By Martha Kearney
Presenter, BBC Radio 4's The World at One
Mr Miliband's article has confused many at Westminster
A prime minister undermined by one of his most senior colleagues.
A power struggle at the top of government which divides the Labour party into opposing camps.
Policy announcements seen through the prism of the feud.
It could be the rivalry of the Brown-Blair years all over again.
People used to say about Gordon Brown's difficulties: "Well, at least he doesn't have a Gordon figure in the wings, plotting to undermine him as Tony Blair did."
Now it looks like Downing Street is having to contend with a rival source of power - not from Number 11 but over the road in King Charles Street, at the Foreign Office.
The plotters against Mr Brown may copy his game book too by mounting a coup in September before the party conference, just as Brown allies did two years ago against Tony Blair.
Flashback: Is it like Brown-Blair all over again?
The Brown-Blair feud provides the backdrop to what is happening now.
One former senior minister who maintains a radio silence in public spoke to me sardonically about Mr Brown, saying "some people thought it would be easy".
Another Blairite minister is annoyed that throughout the Blair years Mr Brown kept implying that things could only get better if he were in charge.
That pent-up resentment is being manifested in support for David Miliband now, though he can count on wider anti-Brown sentiment in the party too.
'Fibber or fool?'
So has the foreign secretary made a wise move?
I was interested in this email from one of our listeners. Mark Kenwright wrote: "David Miliband: fibber or fool?
1) Is the Guardian article a pitch for leadership? Yes/No (if No go to question 2)? 2) Did you not think/realise how the media would interpret the timing and content of your article? Yes/No? If yes return to question 1.
"If no: So, as far as David Miliband is concerned, you're not pitching for leadership and you didn't see this 'media storm' coming as a result of the content and timing of your article?
"It would seem then that it's a good thing you are not bucking for leadership because you are clearly still quite naive."

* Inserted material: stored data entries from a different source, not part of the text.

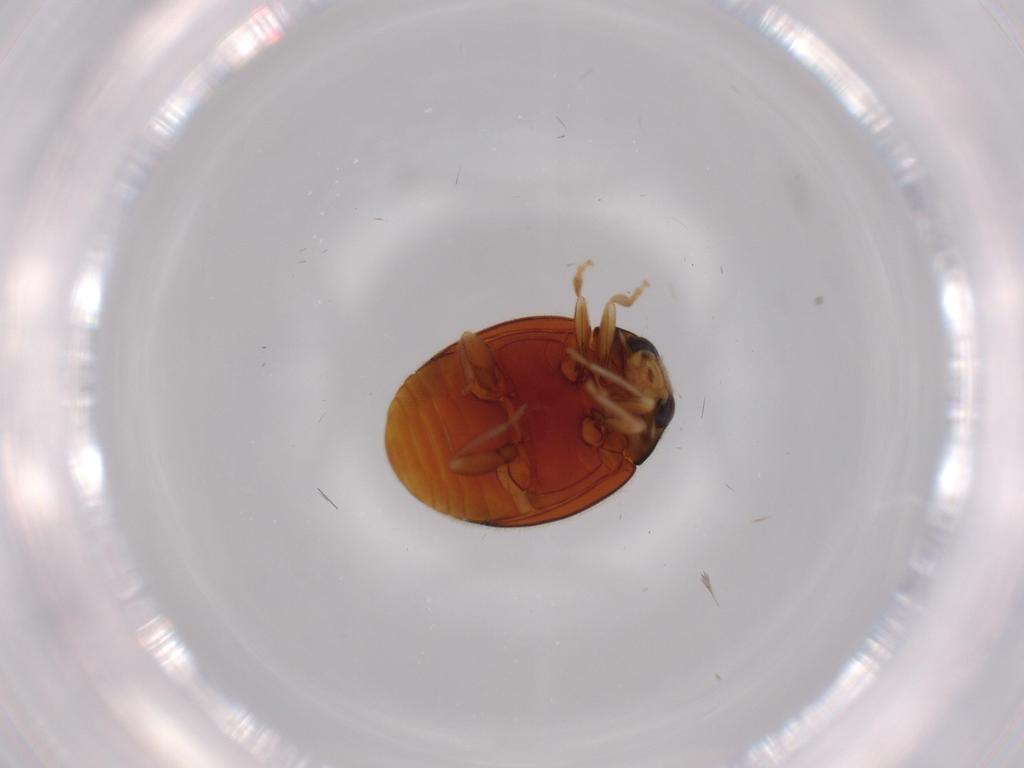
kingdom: Animalia
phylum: Arthropoda
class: Insecta
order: Coleoptera
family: Coccinellidae
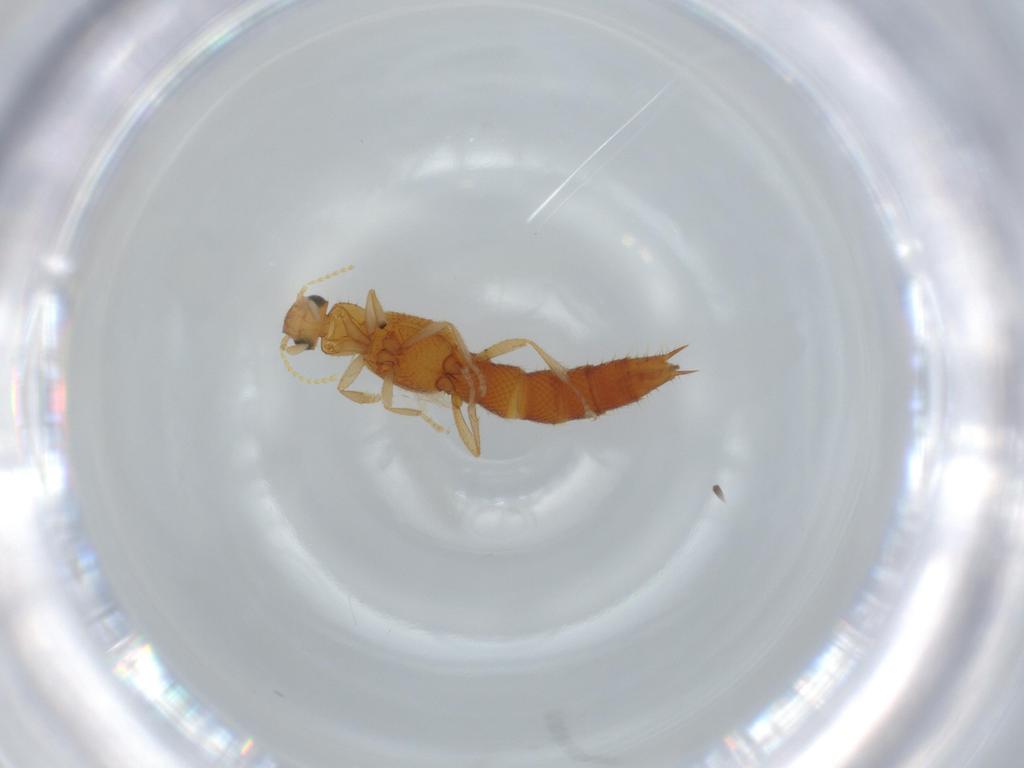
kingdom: Animalia
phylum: Arthropoda
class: Insecta
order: Coleoptera
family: Staphylinidae
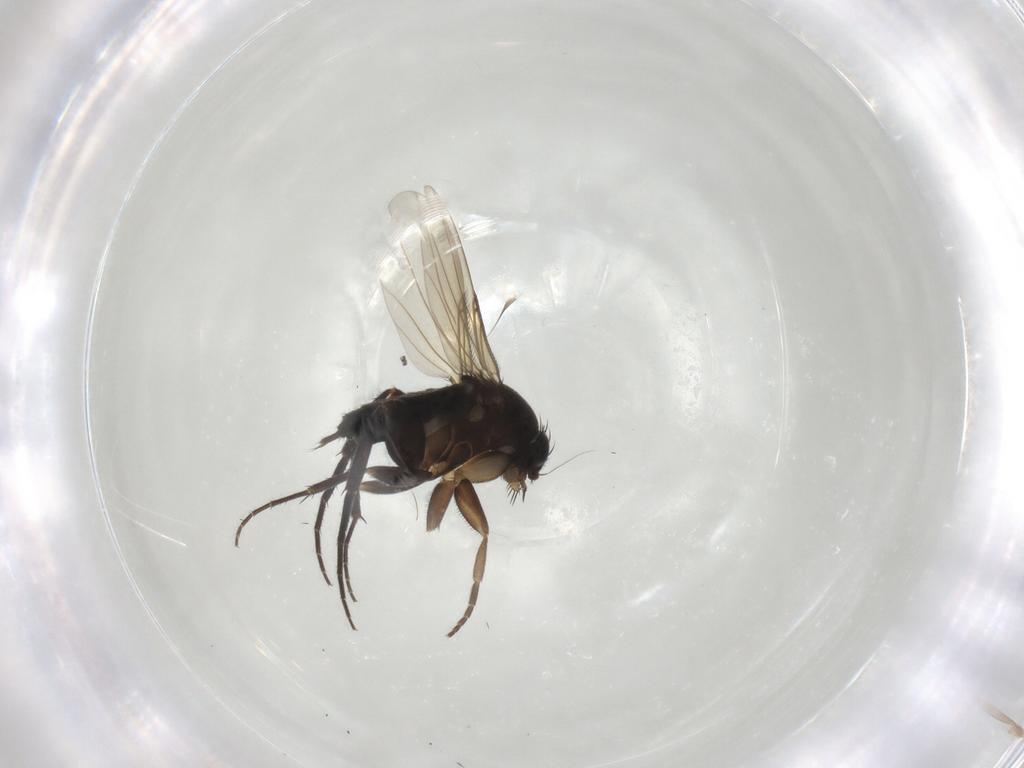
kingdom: Animalia
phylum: Arthropoda
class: Insecta
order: Diptera
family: Phoridae
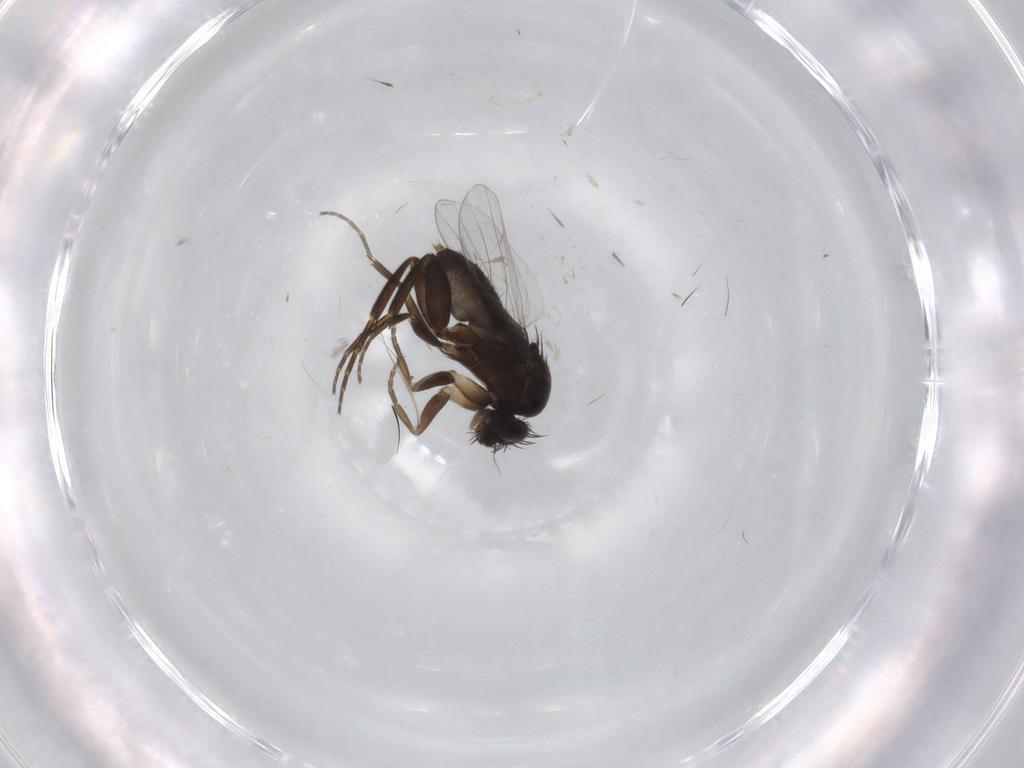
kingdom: Animalia
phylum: Arthropoda
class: Insecta
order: Diptera
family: Phoridae
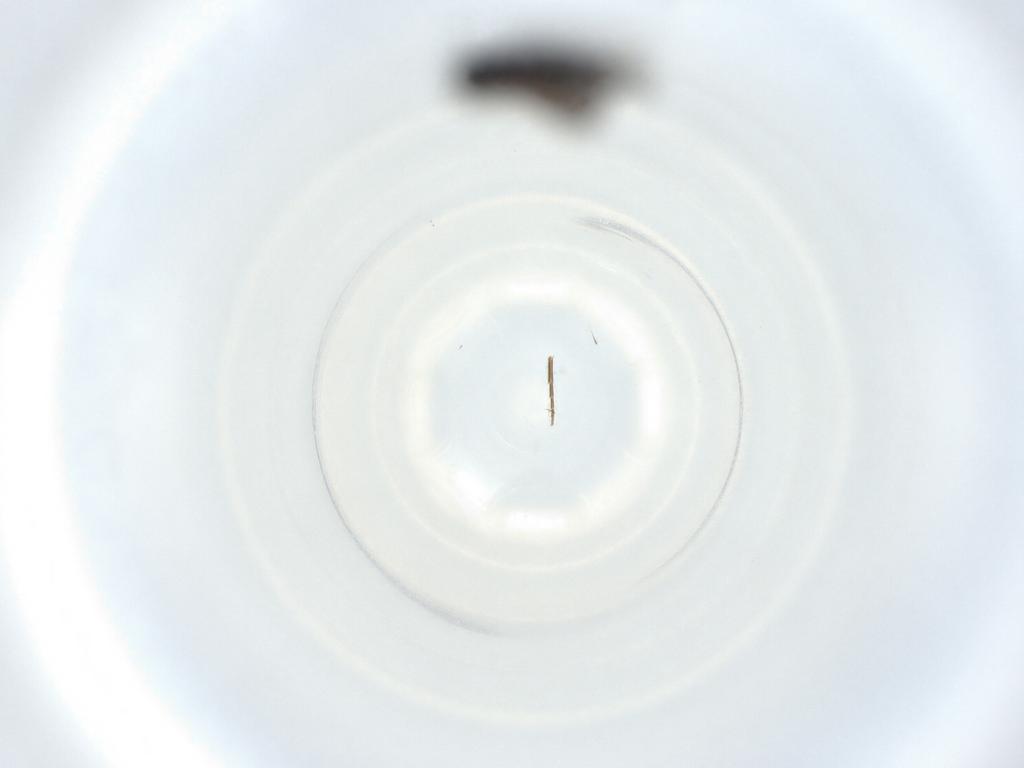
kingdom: Animalia
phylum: Arthropoda
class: Insecta
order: Diptera
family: Phoridae
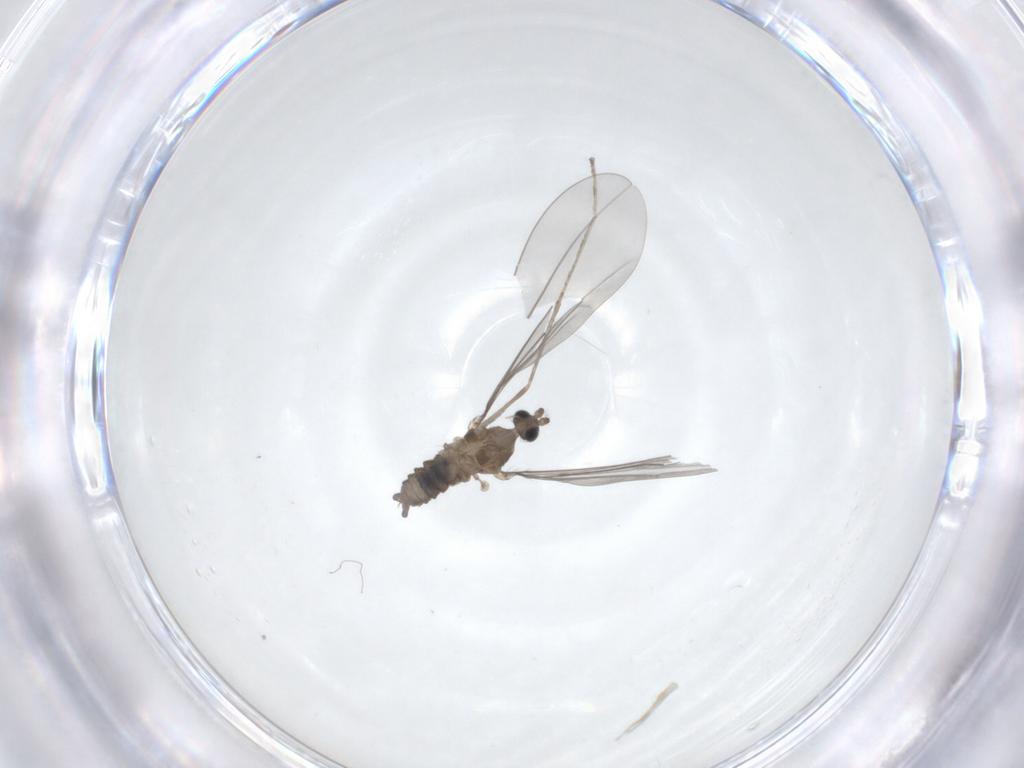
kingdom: Animalia
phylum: Arthropoda
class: Insecta
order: Diptera
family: Cecidomyiidae
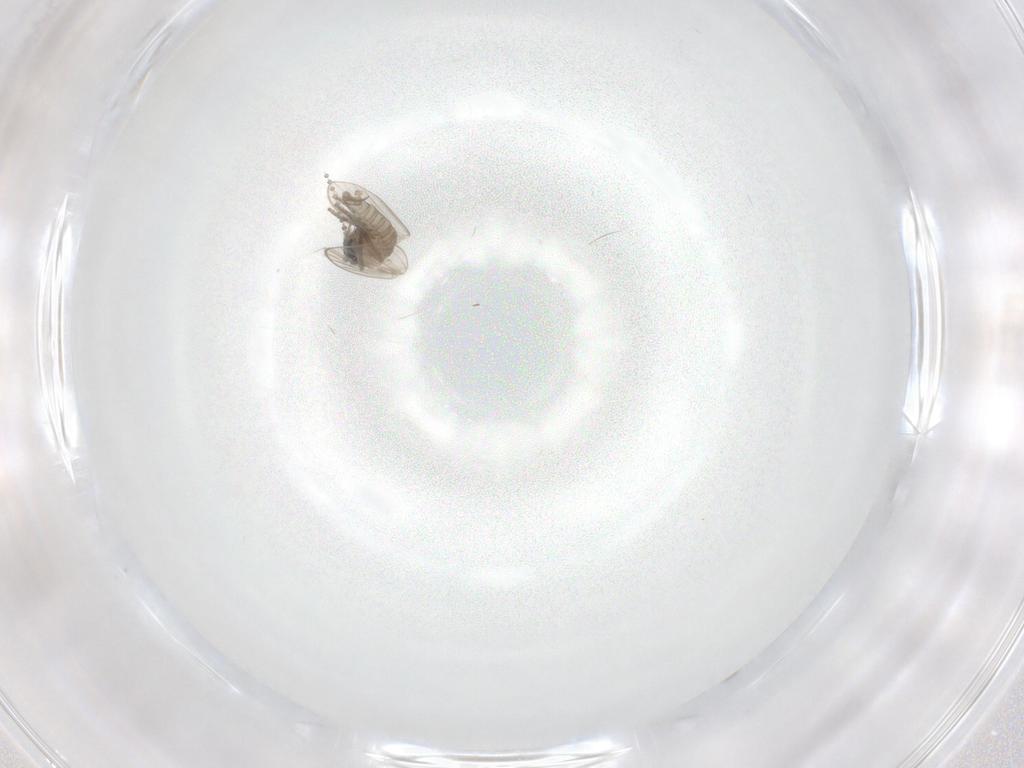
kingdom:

If you agree with question one, then the most likely explanation for Mr Miliband's move is that he wanted to make sure that he was positioned as the main challenger against Brown before other politicians gain momentum.
One MP told us that Mr Miliband lacks support among the trade unions and constituency parties who form a large part of the party's electorate.
The downside for this move is that instead of his hitherto rather genial political persona, Mr Miliband can be portrayed as a plotter.
In fact two Labour MPs made outspoken attacks on him on our programme this week.
Geraldine Smith said he was "trying to stir up trouble" and should get on with his job, adding that if he was sacked he would return to being a "nonentity" on the backbenches.
Bob Marshall-Andrews accused Mr Miliband of "pretty contemptible politics" and said his behaviour had been "duplicitous". He also called for the foreign secretary to be sacked.
That should make the coming reshuffle an interesting one. Tony Blair's ones were so botched that in the end his friends devised a board game to help him out.
Mr Brown's first was a model of ecumenism, promoting many Blairites. This time he will want a show of strength. If he keeps Mr Miliband in place, that could look weak.
An offer of a more junior job could provoke an explosive resignation. A move to the Treasury would give Mr Miliband an immense powerbase, as Mr Brown knows only too well.
I wonder if he will be moved to the Home Office? That is a place which has claimed the scalp of many a minister given how many damaging stories erupt out of the blue. Tempting to put a rival there, I would have thought.
Anyway, I shall be away on holiday for a couple of weeks and then look forward to a tumultuous political autumn.